Given the difficulty of training, we've included weights of models pretrained on the NSynth dataset. They are available for download as TensorFlow checkpoints:

Generation

The most straightforward way to create your own sounds with NSynth is to generate sounds directly from .wav files without altering the embeddings. You can do this for sounds of any length as long as you set the sample_length high enough. Keep in mind the wavenet decoder works at 16kHz. The script below will take all .wav files in the source_path directory and create generated samples in the save_path directory. If you've installed with the pip package you can call the scripts directly without calling bazel run

Example Usage (Generate from .wav files):

(WaveNet)

nsynth_generate \
--checkpoint_path=/<path>/wavenet-ckpt/model.ckpt-200000 \
--source_path=/<path> \
--save_path=/<path> \
--batch_size=4

Saving Embeddings

We've included scripts for saving embeddings from your own wave files. This will save a single .npy file for each .wav file in the source_path directory. You can then alter those embeddings (for example, interpolating) and synthesize new sounds from them.

Example Usage (Save Embeddings):

(Baseline)

bazel run //magenta/models/nsynth/baseline:save_embeddings -- \
--tfrecord_path=/<path>/nsynth-test.tfrecord \
--checkpoint_path=/<path>/baseline-ckpt/model.ckpt-200000 \
--savedir=/<path>

(WaveNet)

nsynth_save_embeddings \
--checkpoint_path=/<path>/wavenet-ckpt/model.ckpt-200000 \
--source_path=/<path> \
--save_path=/<path> \
--batch_size=4

Example Usage (Generate from .npy Embeddings):

(WaveNet)

nsynth_generate \
--checkpoint_path=/<path>/wavenet-ckpt/model.ckpt-200000 \
--source_path=/<path> \
--save_path=/<path> \
--encodings=true \
--batch_size=4

Training

To train the model you first need a dataset containing raw audio. We have built a very large dataset of musical notes that you can use for this purpose: the NSynth Dataset.

Training for both these models is very expensive, and likely difficult for many practical setups. Nevertheless, We've included training code for completeness and transparency. The WaveNet model takes around 10 days on 32 K40 gpus (synchronous) to converge at ~200k iterations.

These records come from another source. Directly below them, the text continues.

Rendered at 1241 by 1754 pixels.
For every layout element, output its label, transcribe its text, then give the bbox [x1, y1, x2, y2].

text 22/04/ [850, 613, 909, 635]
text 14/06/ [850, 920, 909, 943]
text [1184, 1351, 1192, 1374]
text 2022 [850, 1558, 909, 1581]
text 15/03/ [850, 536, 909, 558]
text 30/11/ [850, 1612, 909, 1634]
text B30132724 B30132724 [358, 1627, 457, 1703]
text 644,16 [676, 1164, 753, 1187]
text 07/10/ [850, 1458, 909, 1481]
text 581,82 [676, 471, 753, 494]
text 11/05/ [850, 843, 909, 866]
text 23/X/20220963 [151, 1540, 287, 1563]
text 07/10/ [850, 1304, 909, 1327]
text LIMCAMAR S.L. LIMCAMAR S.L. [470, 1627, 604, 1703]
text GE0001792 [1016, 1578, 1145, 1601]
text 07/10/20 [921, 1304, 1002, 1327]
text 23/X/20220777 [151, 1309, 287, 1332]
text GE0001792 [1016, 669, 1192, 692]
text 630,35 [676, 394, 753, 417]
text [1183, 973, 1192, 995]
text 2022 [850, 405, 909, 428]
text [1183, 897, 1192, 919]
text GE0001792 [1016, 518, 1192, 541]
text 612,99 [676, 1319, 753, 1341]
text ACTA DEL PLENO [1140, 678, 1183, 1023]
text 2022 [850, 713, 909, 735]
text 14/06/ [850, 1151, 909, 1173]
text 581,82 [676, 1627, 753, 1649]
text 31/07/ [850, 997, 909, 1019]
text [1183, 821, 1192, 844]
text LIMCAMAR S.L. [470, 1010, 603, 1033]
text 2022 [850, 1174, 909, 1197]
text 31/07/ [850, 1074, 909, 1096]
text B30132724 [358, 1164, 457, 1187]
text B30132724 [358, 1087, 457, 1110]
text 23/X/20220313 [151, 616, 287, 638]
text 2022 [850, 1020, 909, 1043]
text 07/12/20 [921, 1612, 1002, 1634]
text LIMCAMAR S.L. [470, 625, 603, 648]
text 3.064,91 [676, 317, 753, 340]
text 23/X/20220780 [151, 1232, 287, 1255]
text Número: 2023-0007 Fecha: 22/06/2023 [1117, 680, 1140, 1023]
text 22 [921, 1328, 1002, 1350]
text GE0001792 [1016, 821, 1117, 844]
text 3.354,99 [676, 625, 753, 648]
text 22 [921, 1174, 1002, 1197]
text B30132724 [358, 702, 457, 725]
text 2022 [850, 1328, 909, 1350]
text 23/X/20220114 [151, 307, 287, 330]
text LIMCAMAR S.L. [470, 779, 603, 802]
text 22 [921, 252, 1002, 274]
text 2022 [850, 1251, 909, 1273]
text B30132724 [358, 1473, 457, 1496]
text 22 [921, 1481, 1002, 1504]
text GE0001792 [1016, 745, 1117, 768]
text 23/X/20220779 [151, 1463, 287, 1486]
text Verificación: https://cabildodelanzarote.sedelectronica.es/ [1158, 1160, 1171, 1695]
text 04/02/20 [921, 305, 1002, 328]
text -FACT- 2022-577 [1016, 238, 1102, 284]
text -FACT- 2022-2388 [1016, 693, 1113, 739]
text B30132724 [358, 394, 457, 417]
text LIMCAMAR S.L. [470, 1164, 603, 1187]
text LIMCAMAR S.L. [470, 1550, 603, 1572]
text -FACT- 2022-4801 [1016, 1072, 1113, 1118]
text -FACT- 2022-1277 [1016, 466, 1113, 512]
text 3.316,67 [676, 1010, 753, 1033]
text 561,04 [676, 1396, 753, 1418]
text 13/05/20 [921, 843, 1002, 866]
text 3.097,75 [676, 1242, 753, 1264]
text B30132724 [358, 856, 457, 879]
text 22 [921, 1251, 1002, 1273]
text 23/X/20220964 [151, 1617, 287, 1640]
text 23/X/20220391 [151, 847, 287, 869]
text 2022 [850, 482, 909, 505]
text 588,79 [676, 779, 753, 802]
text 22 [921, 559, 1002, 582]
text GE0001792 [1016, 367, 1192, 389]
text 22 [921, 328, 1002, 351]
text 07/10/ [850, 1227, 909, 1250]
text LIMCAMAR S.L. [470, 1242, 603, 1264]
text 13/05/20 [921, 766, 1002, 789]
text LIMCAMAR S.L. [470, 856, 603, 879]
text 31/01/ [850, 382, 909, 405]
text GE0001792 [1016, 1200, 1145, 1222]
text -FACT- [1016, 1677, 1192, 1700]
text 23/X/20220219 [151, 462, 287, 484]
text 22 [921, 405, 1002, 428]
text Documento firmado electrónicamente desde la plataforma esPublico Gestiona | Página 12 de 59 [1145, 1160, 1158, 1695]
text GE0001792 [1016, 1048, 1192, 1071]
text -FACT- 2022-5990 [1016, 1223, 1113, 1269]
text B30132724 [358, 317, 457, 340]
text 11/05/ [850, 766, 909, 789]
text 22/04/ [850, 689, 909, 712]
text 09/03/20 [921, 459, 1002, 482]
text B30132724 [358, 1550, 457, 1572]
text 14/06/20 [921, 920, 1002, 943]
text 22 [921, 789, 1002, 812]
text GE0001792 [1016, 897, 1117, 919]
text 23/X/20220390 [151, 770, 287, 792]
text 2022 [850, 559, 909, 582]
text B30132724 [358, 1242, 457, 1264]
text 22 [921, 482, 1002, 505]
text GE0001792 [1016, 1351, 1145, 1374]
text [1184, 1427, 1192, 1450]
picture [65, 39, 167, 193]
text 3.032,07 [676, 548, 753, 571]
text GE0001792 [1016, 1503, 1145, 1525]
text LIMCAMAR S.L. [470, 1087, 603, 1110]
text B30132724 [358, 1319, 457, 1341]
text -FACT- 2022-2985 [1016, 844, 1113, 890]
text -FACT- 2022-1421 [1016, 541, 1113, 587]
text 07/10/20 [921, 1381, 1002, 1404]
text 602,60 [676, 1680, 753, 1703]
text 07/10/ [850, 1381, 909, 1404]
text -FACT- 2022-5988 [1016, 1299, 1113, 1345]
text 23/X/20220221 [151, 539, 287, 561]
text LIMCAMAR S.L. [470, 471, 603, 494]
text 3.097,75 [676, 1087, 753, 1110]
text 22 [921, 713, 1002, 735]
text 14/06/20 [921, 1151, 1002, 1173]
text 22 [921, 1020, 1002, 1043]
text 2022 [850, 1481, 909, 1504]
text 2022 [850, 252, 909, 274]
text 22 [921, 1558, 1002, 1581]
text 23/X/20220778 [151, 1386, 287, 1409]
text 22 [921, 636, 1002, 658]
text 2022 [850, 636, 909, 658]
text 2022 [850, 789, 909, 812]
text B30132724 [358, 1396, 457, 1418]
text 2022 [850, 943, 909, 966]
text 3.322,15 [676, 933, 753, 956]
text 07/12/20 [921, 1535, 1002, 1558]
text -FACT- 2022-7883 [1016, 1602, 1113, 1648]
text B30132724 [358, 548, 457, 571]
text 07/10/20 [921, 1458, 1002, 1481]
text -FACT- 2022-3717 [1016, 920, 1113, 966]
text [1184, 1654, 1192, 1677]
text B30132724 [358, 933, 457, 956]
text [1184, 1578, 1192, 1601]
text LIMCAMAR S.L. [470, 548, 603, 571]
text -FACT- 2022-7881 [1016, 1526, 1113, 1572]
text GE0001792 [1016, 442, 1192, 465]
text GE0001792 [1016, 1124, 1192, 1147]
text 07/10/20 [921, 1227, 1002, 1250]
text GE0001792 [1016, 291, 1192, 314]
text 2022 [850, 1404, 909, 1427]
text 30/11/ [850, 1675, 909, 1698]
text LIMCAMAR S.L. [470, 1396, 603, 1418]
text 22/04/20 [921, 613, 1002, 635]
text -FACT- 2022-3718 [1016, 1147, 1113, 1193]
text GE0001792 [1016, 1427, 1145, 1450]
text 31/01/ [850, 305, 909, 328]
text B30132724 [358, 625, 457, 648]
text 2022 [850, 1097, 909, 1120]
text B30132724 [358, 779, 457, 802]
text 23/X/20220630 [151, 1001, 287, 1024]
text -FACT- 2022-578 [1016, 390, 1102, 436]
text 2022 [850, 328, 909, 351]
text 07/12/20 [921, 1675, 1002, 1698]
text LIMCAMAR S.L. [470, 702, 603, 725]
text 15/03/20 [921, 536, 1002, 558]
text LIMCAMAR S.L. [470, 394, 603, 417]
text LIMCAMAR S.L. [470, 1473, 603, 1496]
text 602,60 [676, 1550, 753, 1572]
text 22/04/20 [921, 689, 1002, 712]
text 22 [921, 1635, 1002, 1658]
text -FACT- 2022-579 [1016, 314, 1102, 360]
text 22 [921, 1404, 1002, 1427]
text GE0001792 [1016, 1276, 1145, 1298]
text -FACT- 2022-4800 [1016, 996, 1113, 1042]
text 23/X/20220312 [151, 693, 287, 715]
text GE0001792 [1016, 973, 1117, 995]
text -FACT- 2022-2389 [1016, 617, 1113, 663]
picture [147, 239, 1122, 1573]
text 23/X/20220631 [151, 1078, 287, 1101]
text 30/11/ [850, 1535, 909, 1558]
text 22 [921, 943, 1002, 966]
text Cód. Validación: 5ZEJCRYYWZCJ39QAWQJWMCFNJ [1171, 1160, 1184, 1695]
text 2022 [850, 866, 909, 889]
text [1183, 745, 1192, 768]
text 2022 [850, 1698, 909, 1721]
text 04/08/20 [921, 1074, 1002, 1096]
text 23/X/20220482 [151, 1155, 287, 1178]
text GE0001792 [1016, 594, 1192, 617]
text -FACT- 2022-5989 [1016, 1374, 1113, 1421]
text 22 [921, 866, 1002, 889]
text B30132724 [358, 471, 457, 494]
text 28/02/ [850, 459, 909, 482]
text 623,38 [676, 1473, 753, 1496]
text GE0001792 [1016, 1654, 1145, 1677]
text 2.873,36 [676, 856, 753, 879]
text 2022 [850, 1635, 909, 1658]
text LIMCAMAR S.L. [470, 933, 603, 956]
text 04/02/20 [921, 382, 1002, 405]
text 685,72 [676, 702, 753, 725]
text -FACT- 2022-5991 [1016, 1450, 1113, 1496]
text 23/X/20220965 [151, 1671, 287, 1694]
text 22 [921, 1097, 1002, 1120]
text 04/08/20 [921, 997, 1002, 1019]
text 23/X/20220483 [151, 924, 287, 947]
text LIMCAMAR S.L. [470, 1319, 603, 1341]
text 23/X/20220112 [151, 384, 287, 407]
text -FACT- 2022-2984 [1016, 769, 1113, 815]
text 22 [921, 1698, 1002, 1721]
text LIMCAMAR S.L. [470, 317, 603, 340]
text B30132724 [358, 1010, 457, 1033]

The baseline model takes about 5 days on 6 K40 gpus (asynchronous).

Example Usage:

(Baseline)

bazel run //magenta/models/nsynth/baseline:train -- \
--train_path=/<path>/nsynth-train.tfrecord \
---logdir=/<path>

(WaveNet)

bazel run //magenta/models/nsynth/wavenet/train -- \
--train_path=/<path>/nsynth-train.tfrecord \
--logdir=/<path>

The WaveNet training also requires tensorflow 1.1.0-rc1 or beyond.